# Urgent tax question for Canadians working in US daily.



## ompuri (Feb 4, 2012)

Hi,

I work as an employee in the US and return back to Canada where I live daily. I am a Canadian citizen and do not live in the US. Could anyone tell me if I must file taxes in US or Canada or both. I plan to do masters in the future and I cannot save much if i pay taxes in both countries. 

Please advise me as to how I should approach filing for taxes.

Thanks


----------



## AltaRed (Jun 8, 2009)

There is a lot of information in the forums here http://forums.serbinski.com/

Bottom line is you have to file tax returns in both countries but how it is done depends on whether you are considered a resident of USA or Canada for tax purposes (which can be different than where you sleep each night). The Canada US tax treaty has the tie breakers to determine where you are a tax resident.

That said, if you are deemed to be a resident of the USA, you will file a 1040 tax return. Any tax you pay there will be considered a FTC (foreign tax credit) on your T1 Canadian tax return to limit, or eliminate, double taxation. The same thing happens in reverse.

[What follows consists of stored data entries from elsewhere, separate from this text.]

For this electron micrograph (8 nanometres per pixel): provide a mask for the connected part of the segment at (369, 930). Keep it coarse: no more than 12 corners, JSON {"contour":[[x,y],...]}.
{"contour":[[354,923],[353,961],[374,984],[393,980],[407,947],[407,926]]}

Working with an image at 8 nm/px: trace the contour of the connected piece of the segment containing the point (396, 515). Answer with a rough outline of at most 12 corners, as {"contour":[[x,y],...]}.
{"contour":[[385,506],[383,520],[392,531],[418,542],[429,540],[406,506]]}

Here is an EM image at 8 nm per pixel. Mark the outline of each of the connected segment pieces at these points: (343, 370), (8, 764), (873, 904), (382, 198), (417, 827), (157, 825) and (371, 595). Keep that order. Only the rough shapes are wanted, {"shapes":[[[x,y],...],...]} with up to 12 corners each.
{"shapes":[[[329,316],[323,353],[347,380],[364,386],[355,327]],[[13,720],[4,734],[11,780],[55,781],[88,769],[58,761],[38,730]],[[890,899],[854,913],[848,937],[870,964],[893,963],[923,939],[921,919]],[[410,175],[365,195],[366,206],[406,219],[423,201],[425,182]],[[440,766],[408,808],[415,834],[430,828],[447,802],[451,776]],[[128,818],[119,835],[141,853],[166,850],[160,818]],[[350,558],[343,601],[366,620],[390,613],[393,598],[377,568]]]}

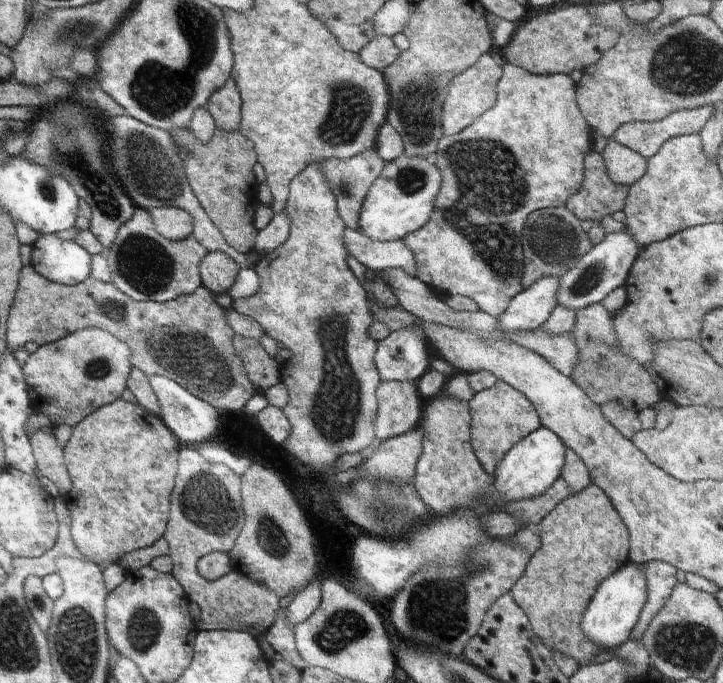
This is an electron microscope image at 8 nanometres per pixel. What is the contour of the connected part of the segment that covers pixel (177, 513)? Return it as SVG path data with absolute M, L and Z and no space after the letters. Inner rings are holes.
M182 446L177 460L175 485L169 504L169 521L163 534L169 544L169 559L173 567L171 573L182 585L190 601L194 601L201 608L201 626L209 631L242 631L258 639L267 633L276 618L280 608L279 596L267 586L257 582L222 582L218 579L209 581L203 579L197 571L197 562L204 555L214 551L228 553L234 546L236 537L240 534L244 524L245 512L241 499L241 477L231 471L226 465L209 463L195 450Z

You need to find yourself a good cross-border tax accountant to ensure this is done properly.


----------



## OhGreatGuru (May 24, 2009)

i don't think I want to know which border crossing is so porous that one can do this legally.


----------



## HaroldCrump (Jun 10, 2009)

^ OGG, as far as I know, this is totally legal, assuming one has appropriate work permit/authorization for the US.
Such authorization could be a TN visa, an H-1 or L-1 visa or a couple of other possibilities.
US work authorization does not compel the worker to live in the US as well.


----------



## OhGreatGuru (May 24, 2009)

Yes, but one wonders how one obtains such an authorization, wihout being given information about the tax implications of cross-border work.


----------



## Square Root (Jan 30, 2010)

On a related topic even if you travel to the US for a few days a year on business the IRS may require you to file with them. The year before I retired I needed to tell the IRS how many days I was in the US on business. My associates who are still working all file both returns now. A real pain.


----------